It did not take long before the Dortmund stadium announcers gave up the intention to present the usual hints with which the burning of pyrotechnics is otherwise reacted. They should have warned in an endless loop of the dangers and pointed out the known prohibitions, because during the 6:1 of the BVB against Cologne burned almost continuously fireworks in the guest block. Sometimes in choreographed form, sometimes there were only individual torches, in the end over 100 Bengal fires are said to have been consumed.

A cameraman who had smoke particles in his eyes had to seek medical treatment. "Something like that is not possible," said Christian Keller, the managing director of the Cologne, which may have to reckon with a penalty in the six-digit range. Fortunately, contrary to initial reports of hospitalization, the cameraman was able to be discharged "after outpatient medical treatment" in an ambulance at the stadium, police said afterwards.

But the problem behind this process is becoming more and more visible. It is an open secret that the Ultra groups burned pyrotechnics for years in consultation with their clubs on selected occasions, usually holding these illegal rituals away from home and only for a few minutes at an agreed time. Since the end of the pandemic, a new dynamic has developed: there are real excesses, including in the corners of the home teams, and there are regular injuries.

"Completely exposed in the brain"

At the Revierderby on Schalke a week ago, a photographer was injured by a flare, also here burned permanently torches in the guest block. And at the second division match between St. Pauli and Hansa Rostock, the guests ignited so violently that Rostock board member Robert Marien said: "The situation was dangerous. Not only red lines were crossed. For some, it was completely exposed in the brain."
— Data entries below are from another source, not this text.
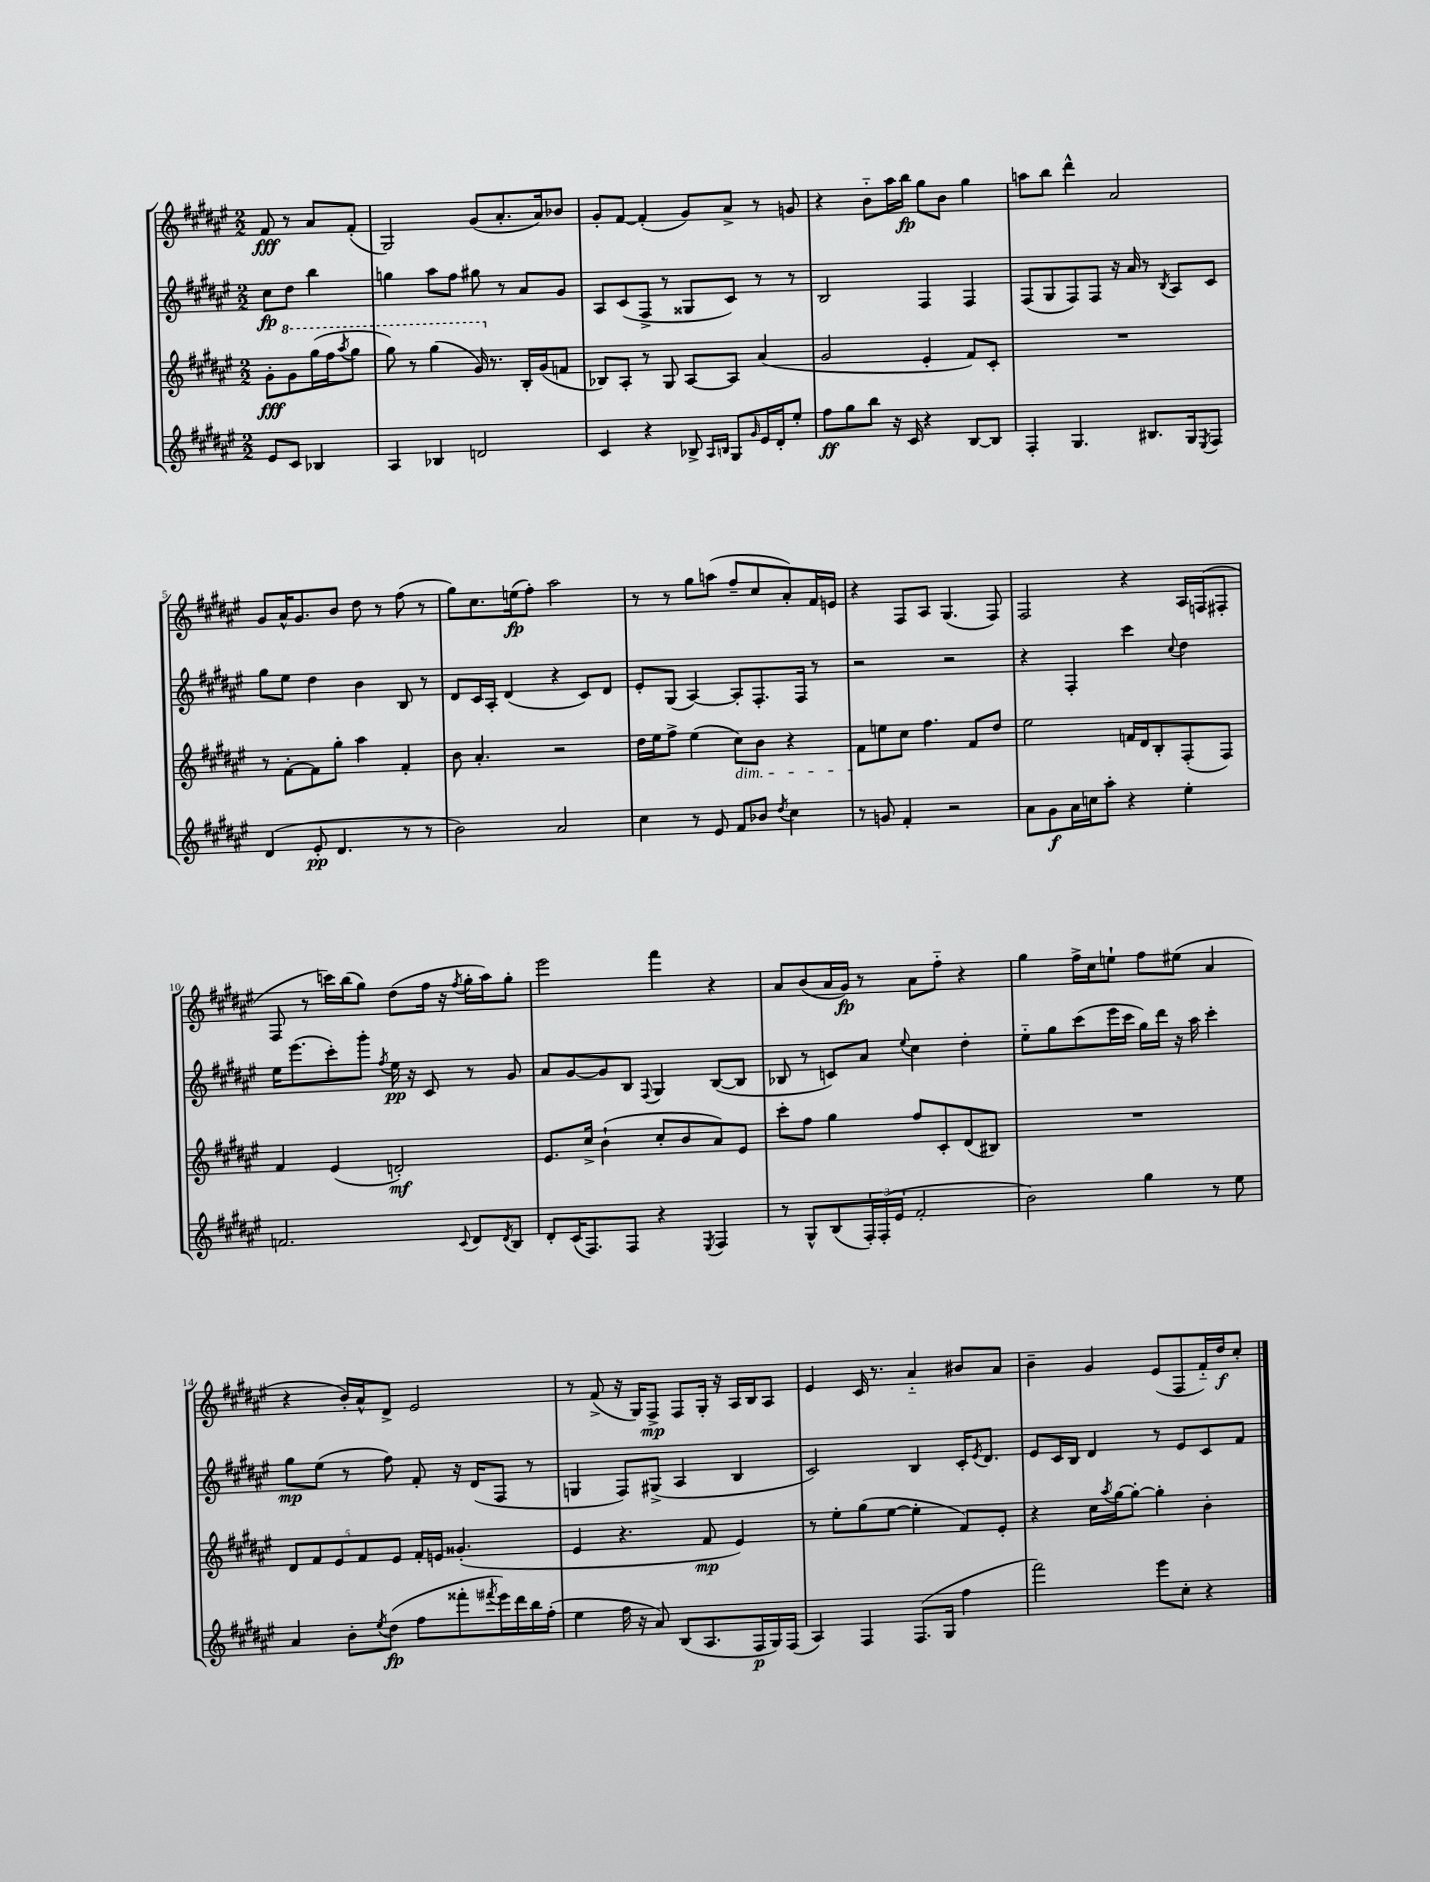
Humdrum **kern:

**kern	**dynam	**kern	**dynam	**kern	**dynam	**kern	**dynam
*part4	*part4	*part3	*part3	*part2	*part2	*part1	*part1
*staff4	*staff4	*staff3	*staff3	*staff2	*staff2	*staff1	*staff1
*clefG2	*	*clefG2	*	*clefG2	*	*clefG2	*
*k[f#c#g#d#a#e#]	*	*k[f#c#g#d#a#e#]	*	*k[f#c#g#d#a#e#]	*	*k[f#c#g#d#a#e#]	*
*M2/2	*	*M2/2	*	*M2/2	*	*M2/2	*
=	=	=	=	=	=	=	=
8e#/L	.	8g#'\L	fff	8cc#\L	fp	8f#/	fff
*	*	*8va	*	*	*	*	*
8c#/J	.	8gg#\	.	8dd#\J	.	8r	.
4B-X/	.	(16ggg#\L	.	4bb\	.	8a#/L	.
.	.	16fff#\J	.	.	.	.	.
.	.	8qaaa#/	.	.	.	.	.
.	.	8ggg#\J	.	.	.	(8f#'/J	.
=1	=1	=1	=1	=1	=1	=1	=1
4A#/	.	8ggg#\)	.	4ggn\	.	2G#/)	.
.	.	8r	.	.	.	.	.
4B-X/	.	(4ggg#\	.	8aa#\L	.	.	.
.	.	.	.	8ff#\J	.	.	.
2dn/	.	16gg#/)	.	8gg#X\	.	(8g#/L	.
*	*	*X8va	*	*	*	*	*
.	.	8.r	.	.	.	.	.
.	.	.	.	8r	.	8.a#'/	.
.	.	16B'/LL	.	8a#/L	.	.	.
.	.	(16g#/J	.	.	.	16a#/k)	.
.	.	8fn/J	.	8g#/J	.	8b-X/J	.
=2	=2	=2	=2	=2	=2	=2	=2
4c#/	.	8B-X/L)	.	8A#/L	.	8g#'/L	.
.	.	8A#'/J	.	(8c#/	.	[8f#/J	.
4r	.	8r	.	8F#^/J	.	(4f#'/]	.
.	.	8G#/	.	8r	.	.	.
8B-X^/	.	[8A#/L	.	8G##X/L	.	8g#/L)	.
16qqA#/LL	.	.	.	.	.	.	.
16qqBn/JJ	.	.	.	.	.	.	.
8G#/L	.	8A#/J]	.	8c#/J)	.	8a#^/J	.
16qqg#/	.	.	.	.	.	.	.
16e#/L	.	(4a#/	.	8r	.	8r	.
16d#'/J	.	.	.	.	.	.	.
8ee#'/J	.	.	.	8r	.	8gn/	.
=3	=3	=3	=3	=3	=3	=3	=3
8ff#\L	ff	2g#/	.	2B/	.	4r	.
8gg#\	.	.	.	.	.	.	.
8bb\J	.	.	.	.	.	8b\L	.
16r	.	.	.	.	.	16aa#\L	.
16c#/	.	.	.	.	.	16bb\JJ	fp
4r	.	4e#'/	.	4F#/	.	8gg#\L	.
.	.	.	.	.	.	8b\J	.
[8B/L	.	8f#/L)	.	4F#/	.	4gg#\	.
8B/J]	.	8c#'/J	.	.	.	.	.
=4	=4	=4	=4	=4	=4	=4	=4
4F#'/	.	1r	.	(8F#/L	.	8aan\L	.
.	.	.	.	8G#/	.	8bb\J	.
4.G#/	.	.	.	8F#/)	.	4ddd#^^\	.
.	.	.	.	8F#/J	.	.	.
.	.	.	.	16r	.	2a#/	.
.	.	.	.	16a#/	.	.	.
8.B#X/L	.	.	.	8r	.	.	.
.	.	.	.	8qB/	.	.	.
.	.	.	.	8A#/L	.	.	.
16G#/k	.	.	.	.	.	.	.
8qE#/	.	.	.	.	.	.	.
8F#/J	.	.	.	8c#/J	.	.	.
!!LO:LB:g=z
=5	=5	=5	=5	=5	=5	=5	=5
(4d#/	.	8r	.	8gg#\L	.	8g#/L	.
.	.	[8f#'\L	.	8ee#\J	.	16a#^^/K	.
.	.	.	.	.	.	8.g#/	.
8e#'/	pp	8f#\]	.	4dd#\	.	.	.
4.d#/	.	8gg#'\J	.	.	.	8b/J	.
.	.	4aa#\	.	4b\	.	8dd#\	.
.	.	.	.	.	.	8r	.
8r	.	4f#'/	.	8B/	.	(8ff#\	.
8r	.	.	.	8r	.	8r	.
=6	=6	=6	=6	=6	=6	=6	=6
2b\)	.	8b\	.	8d#/L	.	8gg#\L)	.
.	.	4.a#'/	.	16c#/L	.	8.cc#\	.
.	.	.	.	16A#'/JJ	.	.	.
.	.	.	.	(4d#/	.	.	.
.	.	.	.	.	.	(16een\k	fp
.	.	.	.	.	.	8ff#'\J)	.
2a#/	.	2r	.	4r	.	2aa#\	.
.	.	.	.	8c#/L)	.	.	.
.	.	.	.	8d#/J	.	.	.
=7	=7	=7	=7	=7	=7	=7	=7
4cc#\	.	16dd#\LL	.	8e#'/L	.	8r	.
.	.	16ee#\J	.	.	.	.	.
.	.	8ff#^\J	.	(8G#/J	.	8r	.
8r	.	(4ee#\	.	[4A#/)	.	8gg#\L	.
8e#/	.	.	.	.	.	(8aan\J	.
!	!	!LO:TX:b:i:t=dim.	!	!	!	!	!
8f#/L	.	8cc#\L)	.	8A#'/L]	.	8ff#~/L	.
8b-X/J	.	8b\J	.	8.F#'/	.	8cc#/	.
8qdd#/	.	.	.	.	.	.	.
4cc#\	.	4r	.	.	.	8a#'/)	.
.	.	.	.	16F#/Jk	.	.	.
.	.	.	.	8r	.	16f#/L	.
.	.	.	.	.	.	16en/JJ	.
=8	=8	=8	=8	=8	=8	=8	=8
8r	.	8f#\L	.	2r	.	4r	.
8gn/	.	8een\	.	.	.	.	.
4f#'/	.	8cc#\J	.	.	.	8F#/L	.
.	.	4.ff#\	.	.	.	8A#/J	.
2r	.	.	.	2r	.	(4.G#/	.
.	.	8f#/L	.	.	.	.	.
.	.	8dd#/J	.	.	.	8F#/)	.
=9	=9	=9	=9	=9	=9	=9	=9
8a#\L	.	2ee#\	.	4r	.	2F#/	.
8g#\	f	.	.	.	.	.	.
16a#\L	.	.	.	4F#'/	.	.	.
16ccn\J	.	.	.	.	.	.	.
8aa#'\J	.	.	.	.	.	.	.
4r	.	16fn/LL	.	4ccc#\	.	4r	.
.	.	16d#/J	.	.	.	.	.
.	.	8B'/	.	.	.	.	.
.	.	.	.	8qqcc#/	.	.	.
4ee#'\	.	(8F#'/	.	4dd#\	.	16A#/LL	.
.	.	.	.	.	.	(16Fn/J	.
.	.	8F#/J)	.	.	.	8F#X'/J	.
!!LO:LB:g=z
=10	=10	=10	=10	=10	=10	=10	=10
2.fn/	.	4f#/	.	16ee#\KL	.	8F#/	.
.	.	.	.	(8.eee#\	.	.	.
.	.	.	.	.	.	8r	.
.	.	(4e#/	.	8ccc#'\)	.	16cccn\LL)	.
.	.	.	.	.	.	(16bb\J	.
.	.	.	.	8ggg#'\J	.	8gg#\J)	.
.	.	.	.	8qff#/	.	.	.
.	.	2dn'/)	mf	16ee#\	pp	(8dd#\L	.
.	.	.	.	16r	.	.	.
.	.	.	.	8c#/	.	16ff#\Jk	.
.	.	.	.	.	.	16r	.
8qqc#/	.	.	.	.	.	8qff#/	.
8d#/L	.	.	.	8r	.	16gg#'\LL	.
.	.	.	.	.	.	16aa#\J)	.
8qd#/	.	.	.	.	.	.	.
8B/J	.	.	.	8g#/	.	8gg#'\J	.
=11	=11	=11	=11	=11	=11	=11	=11
8d#'/L	.	8.e#/L	.	8a#/L	.	2eee#\	.
(16c#/K	.	.	.	[8g#/	.	.	.
8.F#/)	.	16cc#^/Jk	.	.	.	.	.
.	.	(4b`\	.	8g#/]	.	.	.
8F#/J	.	.	.	8B/J	.	.	.
.	.	.	.	8qqF#/	.	.	.
4r	.	8cc#'/L	.	4G#/	.	4fff#\	.
.	.	8b/	.	.	.	.	.
8qE#/	.	.	.	.	.	.	.
4F#/	.	8a#/)	.	([8B/L	.	4r	.
.	.	8e#/J	.	8B/J]	.	.	.
=12	=12	=12	=12	=12	=12	=12	=12
8r	.	8ccc#'\L	.	8B-X/	.	8a#/L	.
8G#^^/L	.	8ff#\J	.	8r	.	(8b/	.
(8B/	.	4gg#\	.	8cn/L)	.	16a#/L	.
.	.	.	.	.	.	16g#/JJ)	fp
24F#'/L)	.	.	.	8a#/J	.	8r	.
(24F#'/	.	.	.	.	.	.	.
24e#/JJ	.	.	.	.	.	.	.
.	.	.	.	8qqee#/	.	.	.
2f#'/	.	8ff#/L	.	4cc#\	.	8a#\L	.
.	.	8c#'/	.	.	.	8ff#\J	.
.	.	(8d#/	.	4dd#'\	.	4r	.
.	.	8B#X/J)	.	.	.	.	.
=13	=13	=13	=13	=13	=13	=13	=13
2b\)	.	1r	.	8ee#\L	.	4gg#\	.
.	.	.	.	8gg#\	.	.	.
.	.	.	.	(8ccc#\	.	16ff#^\LL	.
.	.	.	.	.	.	16cc#\J	.
.	.	.	.	16eee#\L	.	8een`\J	.
.	.	.	.	16ccc#\JJ	.	.	.
4gg#\	.	.	.	16gg#\LL)	.	8ff#\L	.
.	.	.	.	16ddd#\JJ	.	.	.
.	.	.	.	16r	.	(8ee#X\J	.
.	.	.	.	16aa#\	.	.	.
8r	.	.	.	4ccc#'\	.	4a#/	.
8ee#\	.	.	.	.	.	.	.
!!LO:LB:g=z
=14	=14	=14	=14	=14	=14	=14	=14
4a#/	.	10d#/L	.	8gg#\L	mp	4r	.
.	.	10f#/	.	.	.	.	.
.	.	.	.	(8ee#\J	.	.	.
.	.	10e#/	.	.	.	.	.
8b'\L	.	.	.	8r	.	16b'/LL)	.
.	.	10f#/	.	.	.	.	.
.	.	.	.	.	.	16a#^^/J	.
8qee#/	.	.	.	.	.	.	.
(8dd#\J	fp	.	.	8ff#\)	.	8d#^/J	.
.	.	10e#/J	.	.	.	.	.
8ff#\L	.	16f#'/LL	.	8f#'/	.	2e#/	.
.	.	16en/JJ	.	.	.	.	.
8fff##X'\	.	(4.g##X'/	.	16r	.	.	.
.	.	.	.	(16d#/KL	.	.	.
8qfff#X/	.	.	.	.	.	.	.
16eee#\L)	.	.	.	8F#/J	.	.	.
16ddd#\	.	.	.	.	.	.	.
16bb\	.	.	.	8r	.	.	.
(16ff#'\JJ	.	.	.	.	.	.	.
=15	=15	=15	=15	=15	=15	=15	=15
4ee#\	.	4e#/	.	4Gn/	.	8r	.
.	.	.	.	.	.	(8f#^/	.
16ff#\	.	4.r	.	8F#/L)	.	16r	.
16r	.	.	.	.	.	16G#/KL)	.
8a#/)	.	.	.	(8G#X^/J	.	8F#^/J	mp
(8B/L	.	.	.	4A#/	.	8F#/L	.
8.A#/	.	8f#/	mp	.	.	16G#'/Jk	.
.	.	.	.	.	.	16r	.
.	.	4e#/)	.	4B/	.	16A#/LL	.
16F#/L	p	.	.	.	.	16B/J	.
16G#/)	.	.	.	.	.	8A#/J	.
(16F#/JJ	.	.	.	.	.	.	.
=16	=16	=16	=16	=16	=16	=16	=16
4A#/)	.	8r	.	2c#/)	.	4e#/	.
.	.	8ee#'\L	.	.	.	.	.
4F#/	.	(8gg#\	.	.	.	16c#/	.
.	.	.	.	.	.	8.r	.
.	.	[8ee#\J	.	.	.	.	.
(8.F#/L	.	4ee#'\]	.	4B/	.	4a#/	.
16G#/Jk	.	.	.	.	.	.	.
4ff#\	.	8f#/L)	.	16c#'/KL	.	8b#X/L	.
.	.	.	.	8qe#/	.	.	.
.	.	.	.	8.d#/J	.	.	.
.	.	8e#'/J	.	.	.	8a#/J	.
=17	=17	=17	=17	=17	=17	=17	=17
2fff#\)	.	4r	.	8e#/L	.	4b~\	.
.	.	.	.	16c#/L	.	.	.
.	.	.	.	16B/JJ	.	.	.
.	.	16cc#\LL	.	4d#/	.	4g#/	.
.	.	8qaa#/	.	.	.	.	.
.	.	[16gg#\J	.	.	.	.	.
.	.	8gg#'\J_	.	.	.	.	.
8eee#\L	.	4gg#'\]	.	8r	.	(8e#/L	.
8cc#'\J	.	.	.	8e#/L	.	8F#/	.
4r	.	4b'\	.	8c#/	.	16f#/L)	.
.	.	.	.	.	.	16dd#/J	f
.	.	.	.	8f#/J	.	8cc#'/J	.
==	==	==	==	==	==	==	==
*-	*-	*-	*-	*-	*-	*-	*-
But those responsible in the clubs are just as helpless as the police. North Rhine-Westphalia's Interior Minister Herbert Reul recently announced after a raid on the ultra and hooligan scenes of Schalke, Dortmund and Rot-Weiss Essen that not only violence, but also the flaring of pyrotechnics would be "consistently punished". That sounded like a plan, but the searches and threats of punishment had been seen as a provocation in the fan scene. "You are creating an enemy that you are not up to," was written on a banner in the Schalke curve at the Revierderby.

The blocks are firmly in the hands of the organized fans, the police are quite powerless here. Because an operation in the tightly occupied standing areas would probably also put many bystanders in danger. This is not an option.

There is a lack of a "reasonable" solution, said Cologne coach Steffen Baumgart on Saturday, the spiral of escalation, which is currently turning faster and faster, can not be stopped in his eyes with reprisals. It is not expedient "that we always ban it, but we have to find a solution with the boys," explained Baumgart, who also believes "that the fronts are hardened".